(Extracted page text data)
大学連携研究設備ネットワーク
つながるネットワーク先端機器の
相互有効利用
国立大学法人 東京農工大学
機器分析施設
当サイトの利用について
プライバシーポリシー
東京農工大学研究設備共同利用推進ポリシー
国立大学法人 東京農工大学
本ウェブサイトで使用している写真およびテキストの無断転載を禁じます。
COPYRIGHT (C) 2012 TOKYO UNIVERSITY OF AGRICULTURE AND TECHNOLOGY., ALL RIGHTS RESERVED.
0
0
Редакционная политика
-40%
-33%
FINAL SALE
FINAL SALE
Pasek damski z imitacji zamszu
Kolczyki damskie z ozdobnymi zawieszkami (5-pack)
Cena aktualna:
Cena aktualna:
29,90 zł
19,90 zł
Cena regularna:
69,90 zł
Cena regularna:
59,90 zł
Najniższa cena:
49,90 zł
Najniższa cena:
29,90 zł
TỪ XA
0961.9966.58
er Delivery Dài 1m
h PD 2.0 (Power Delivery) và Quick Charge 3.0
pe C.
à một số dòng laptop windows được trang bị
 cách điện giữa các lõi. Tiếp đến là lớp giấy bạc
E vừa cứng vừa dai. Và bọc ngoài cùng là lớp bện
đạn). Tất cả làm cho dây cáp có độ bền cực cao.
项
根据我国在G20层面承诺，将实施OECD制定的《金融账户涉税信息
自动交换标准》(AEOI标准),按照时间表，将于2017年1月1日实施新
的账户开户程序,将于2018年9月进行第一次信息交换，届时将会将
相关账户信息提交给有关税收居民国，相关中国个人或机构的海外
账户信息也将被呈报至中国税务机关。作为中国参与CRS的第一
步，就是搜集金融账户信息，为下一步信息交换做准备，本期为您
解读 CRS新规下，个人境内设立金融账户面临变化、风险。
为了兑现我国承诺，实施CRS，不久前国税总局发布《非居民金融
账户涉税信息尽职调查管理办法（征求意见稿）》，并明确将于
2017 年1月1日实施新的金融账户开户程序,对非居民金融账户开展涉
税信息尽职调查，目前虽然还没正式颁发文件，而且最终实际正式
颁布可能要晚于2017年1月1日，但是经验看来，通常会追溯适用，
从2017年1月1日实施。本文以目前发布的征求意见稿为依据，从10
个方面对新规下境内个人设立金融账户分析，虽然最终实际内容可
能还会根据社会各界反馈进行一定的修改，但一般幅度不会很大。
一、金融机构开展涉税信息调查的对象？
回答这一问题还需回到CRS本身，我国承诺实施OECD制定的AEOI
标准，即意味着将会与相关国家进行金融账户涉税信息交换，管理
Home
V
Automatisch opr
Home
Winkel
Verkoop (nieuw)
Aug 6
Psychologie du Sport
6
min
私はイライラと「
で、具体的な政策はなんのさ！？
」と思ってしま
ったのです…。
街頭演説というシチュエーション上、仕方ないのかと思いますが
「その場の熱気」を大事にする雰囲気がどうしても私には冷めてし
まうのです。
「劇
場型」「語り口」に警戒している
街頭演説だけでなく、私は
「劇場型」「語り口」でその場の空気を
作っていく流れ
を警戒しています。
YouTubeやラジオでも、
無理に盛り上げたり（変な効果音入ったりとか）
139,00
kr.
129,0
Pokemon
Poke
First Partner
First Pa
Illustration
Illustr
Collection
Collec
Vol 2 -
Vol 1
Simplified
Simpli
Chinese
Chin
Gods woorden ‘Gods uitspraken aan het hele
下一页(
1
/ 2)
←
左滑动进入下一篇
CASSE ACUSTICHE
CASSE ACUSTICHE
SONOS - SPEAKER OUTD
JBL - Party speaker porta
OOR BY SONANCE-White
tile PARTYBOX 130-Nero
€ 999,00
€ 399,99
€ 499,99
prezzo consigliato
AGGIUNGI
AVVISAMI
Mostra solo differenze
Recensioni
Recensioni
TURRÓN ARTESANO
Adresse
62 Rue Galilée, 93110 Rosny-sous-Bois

* The task
Give back all of the entries above, unchanged in every word.

* Answer box
大学連携研究設備ネットワーク
つながるネットワーク先端機器の
相互有効利用
国立大学法人 東京農工大学
機器分析施設
当サイトの利用について
プライバシーポリシー
東京農工大学研究設備共同利用推進ポリシー
国立大学法人 東京農工大学
本ウェブサイトで使用している写真およびテキストの無断転載を禁じます。
COPYRIGHT (C) 2012 TOKYO UNIVERSITY OF AGRICULTURE AND TECHNOLOGY., ALL RIGHTS RESERVED.
0
0
Редакционная политика
-40%
-33%
FINAL SALE
FINAL SALE
Pasek damski z imitacji zamszu
Kolczyki damskie z ozdobnymi zawieszkami (5-pack)
Cena aktualna:
Cena aktualna:
29,90 zł
19,90 zł
Cena regularna:
69,90 zł
Cena regularna:
59,90 zł
Najniższa cena:
49,90 zł
Najniższa cena:
29,90 zł
TỪ XA
0961.9966.58
er Delivery Dài 1m
h PD 2.0 (Power Delivery) và Quick Charge 3.0
pe C.
à một số dòng laptop windows được trang bị
 cách điện giữa các lõi. Tiếp đến là lớp giấy bạc
E vừa cứng vừa dai. Và bọc ngoài cùng là lớp bện
đạn). Tất cả làm cho dây cáp có độ bền cực cao.
项
根据我国在G20层面承诺，将实施OECD制定的《金融账户涉税信息
自动交换标准》(AEOI标准),按照时间表，将于2017年1月1日实施新
的账户开户程序,将于2018年9月进行第一次信息交换，届时将会将
相关账户信息提交给有关税收居民国，相关中国个人或机构的海外
账户信息也将被呈报至中国税务机关。作为中国参与CRS的第一
步，就是搜集金融账户信息，为下一步信息交换做准备，本期为您
解读 CRS新规下，个人境内设立金融账户面临变化、风险。
为了兑现我国承诺，实施CRS，不久前国税总局发布《非居民金融
账户涉税信息尽职调查管理办法（征求意见稿）》，并明确将于
2017 年1月1日实施新的金融账户开户程序,对非居民金融账户开展涉
税信息尽职调查，目前虽然还没正式颁发文件，而且最终实际正式
颁布可能要晚于2017年1月1日，但是经验看来，通常会追溯适用，
从2017年1月1日实施。本文以目前发布的征求意见稿为依据，从10
个方面对新规下境内个人设立金融账户分析，虽然最终实际内容可
能还会根据社会各界反馈进行一定的修改，但一般幅度不会很大。
一、金融机构开展涉税信息调查的对象？
回答这一问题还需回到CRS本身，我国承诺实施OECD制定的AEOI
标准，即意味着将会与相关国家进行金融账户涉税信息交换，管理
Home
V
Automatisch opr
Home
Winkel
Verkoop (nieuw)
Aug 6
Psychologie du Sport
6
min
私はイライラと「
で、具体的な政策はなんのさ！？
」と思ってしま
ったのです…。
街頭演説というシチュエーション上、仕方ないのかと思いますが
「その場の熱気」を大事にする雰囲気がどうしても私には冷めてし
まうのです。
「劇
場型」「語り口」に警戒している
街頭演説だけでなく、私は
「劇場型」「語り口」でその場の空気を
作っていく流れ
を警戒しています。
YouTubeやラジオでも、
無理に盛り上げたり（変な効果音入ったりとか）
139,00
kr.
129,0
Pokemon
Poke
First Partner
First Pa
Illustration
Illustr
Collection
Collec
Vol 2 -
Vol 1
Simplified
Simpli
Chinese
Chin
Gods woorden ‘Gods uitspraken aan het hele
下一页(
1
/ 2)
←
左滑动进入下一篇
CASSE ACUSTICHE
CASSE ACUSTICHE
SONOS - SPEAKER OUTD
JBL - Party speaker porta
OOR BY SONANCE-White
tile PARTYBOX 130-Nero
€ 999,00
€ 399,99
€ 499,99
prezzo consigliato
AGGIUNGI
AVVISAMI
Mostra solo differenze
Recensioni
Recensioni
TURRÓN ARTESANO
Adresse
62 Rue Galilée, 93110 Rosny-sous-Bois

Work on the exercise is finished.